# Supplied passage
Organic vs. Conventional

I have a real interest in food, including food quality.  What we put into our bodies matters – for race performance, as well as for general health.  I have been eating a vegan diet since 2003.  This has been a little challenging – especially when trying to make sure I don’t eat too many processed carbs when eating additional calories during marathon training.  Another challenge is deciding when to buy organic vs. conventional produce…

It seems like such a point of contention these days.  Is there truly a benefit to eating organic?  If you’re like me and believe there is a benefit, you might be limited in buying organic because of your food budget.  A recent report has been published that is helpful when trying to decide which produce items to buy organic and what items can slip by as conventional.

Crunchy produce

Crunchy produce

The report has been published by the Environmental Working Group.  After reviewing nearly 100,000 reports from the government, the EWG has come up with a “Dirty Dozen” list and a “Clean 15” list.  These lists try to identify what fruits and vegetables have the highest, and lowest, amounts of chemical residue.   I believe lists like these are good starting points when deciding what to buy organic.

# Required task
Render this sentence from the organic versus conventional post in Spanish: "I have been eating a vegan diet since 2003."

# Entries
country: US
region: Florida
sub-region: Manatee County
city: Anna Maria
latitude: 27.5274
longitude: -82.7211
* * *
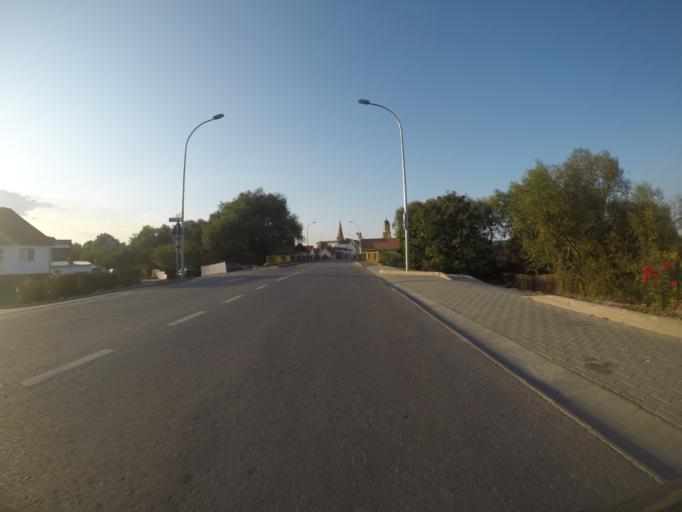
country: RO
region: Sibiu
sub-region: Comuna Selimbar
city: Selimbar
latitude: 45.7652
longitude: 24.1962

# Result below
Llevo una dieta vegana desde 2003.